Con aquellos signos, no era posible decidir sobre la causa de su muerte. Pero tampoco era necesario. Cuando alguien no espira, está muerto, y no tiene demasiado sentido demorarse en más averiguaciones. Tiempo habría de interrogar a los presentes cuando ocurrió el deceso, si es que los hubo, conjeturar sobre las posibles causas del fallecimiento de la finada. Era evidente que había sucedido la muerte y lo que urgía era deshacerse del cadáver. En poco tiempo daría olor. Aquellas son tierras de temperaturas siempre excesivas, hasta extremas, aunque las crean permanentemente gélidas. Es cierto que, cuando bajan, el frío es prodigioso. Pero en verano suben sin moderación. Aunque la defunción había ocurrido en pleno mes de enero, fatal entre los funestos, las alteraciones que la atmósfera estaba padeciendo aquel año, que la prensa juzgaba anómalas, lo estaban haciendo especialmente cálido, incluso tórrido, si no fuera porque las temperaturas, a pesar de todo lo que se esforzaban por desentonar, no conseguían dejar de ser invernales. Pero era seguro que el cadáver pronto empezaría a evaporar los fluidos de la corrosión, porque está en la naturaleza de la materia corromperse cuando se interrumpe la circulación de la sangre. Aun sin especular con lo que estuviera previsto por las leyes circasianas, era preferible no esperar a que alguna autoridad cumpliera con más formalidades que las imprescindibles. Tanta era la premura por deshacerse de su cuerpo, en otro tiempo un obstáculo frente a quienes se proponían objetivos que buena parte de quienes la conocieron preferían mantener en silencio. Porque los propósitos vitales en pocas ocasiones se benefician del sonido que satisface la curiosidad de los oyentes. Por supuesto que las palabras se lo confieren. Las lenguas no pueden prescindir del sonido, como el aire no puede renunciar al oxígeno. Pero los deseos, los útiles e irrenunciables, suelen limitarse a las palabras que pronuncia en un lugar equidistante a la garganta y a los oídos quien reflexiona, sin abrir la boca, sin que el aire salga de ella. Para que su eco suene alto y claro en la bóveda del cráneo.
Ignoro dónde pudo estar la causa del desenlace, pero lo cierto es que durante los días siguientes a la llegada del extraño pájaro la vieron merodear al borde de un precipicio, muy apartado, al que entre los circasianos solo se llegaba por voluntad propia, no porque el lugar invitara al paseo, no porque lo sentenciara el estado. Conjeturo que fuera un maleficio cargado por la mirada del basilisco. Las maldiciones las impulsan las palabras. Pero tienen un alcance limitado, el que tiene el sonido. Los maleficios los dispara mucho mejor la vista, de un alcance muy superior en las distancias cortas, sin que apenas sean percibidos, sin que nadie sea consciente de que han sido activados. Como todas las ideas, que toman su energía de las neuronas, los maleficios permanecen flotando en el aire si nadie los consume, por demanda positiva, haya sido o no prescrita su absorción, o por azar consecuente al agotamiento de las defensas propias; solo que con más fuerza, porque vagan cargados con la proteína que les proporciona el odio, la reserva biológica de la ira. Es muy probable que el maleficio del que aquella buena mujer fuera víctima hubiera sido enunciado en los términos que quitan el sueño, y fuera el insomnio el que pudo llevarla al final.

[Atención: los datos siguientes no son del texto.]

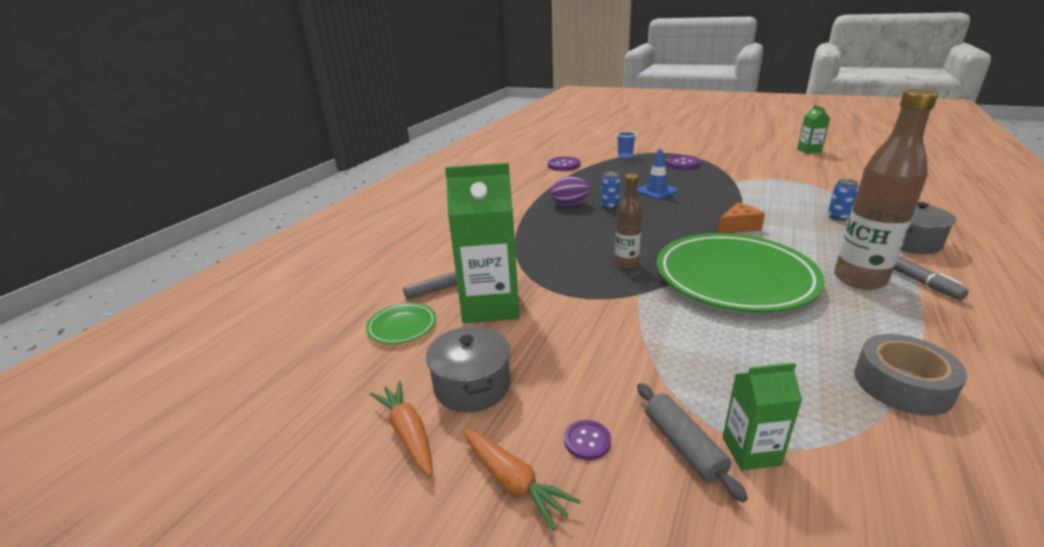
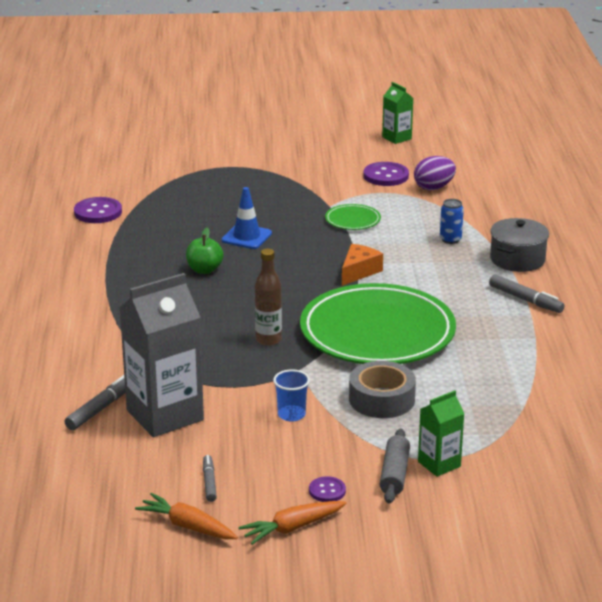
camera: 30 degrees left, 0 degrees up
(402, 326) = (94, 455): green plate -> green plate (352, 220)
(472, 386) = (209, 482): grey pot -> grey marker
(490, 306) = (165, 415): green carton -> grey carton
(513, 482) = (292, 528): orange carrot -> orange carrot turned 135 degrees clockwise
(569, 204) = (154, 276): purple egg -> purple egg (434, 188)
(609, 206) = (204, 270): blue can -> green apple
(625, 156) = (172, 182): blue cup -> blue cup (291, 414)
(683, 164) = (255, 185): purple button -> purple button (386, 176)
(683, 446) = (394, 474): grey rolling pin -> grey rolling pin turned 60 degrees clockwise
(859, 279) = (482, 310): brown bottle -> none
(902, 384) = (525, 393): grey tape -> grey tape (381, 399)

Del pájaro no quedaba ni rastro. Volaría sin control en un mundo que desconocía. El futuro lo amenazaba con un cataclismo. Tramitó por vía de urgencia su cesantía. Calculando con el tiempo de vida que le quedaría y los ahorros de los que disponía, decidió ponerse a salvo, y de nuevo se lanzó a la mar, solo que esta vez en un arca metió a Pushkin, a Dostoyevski y, sin olvidar a Goncharov, sobre todo a Gogol. Nunca más volvió a interesarse por pájaro alguno.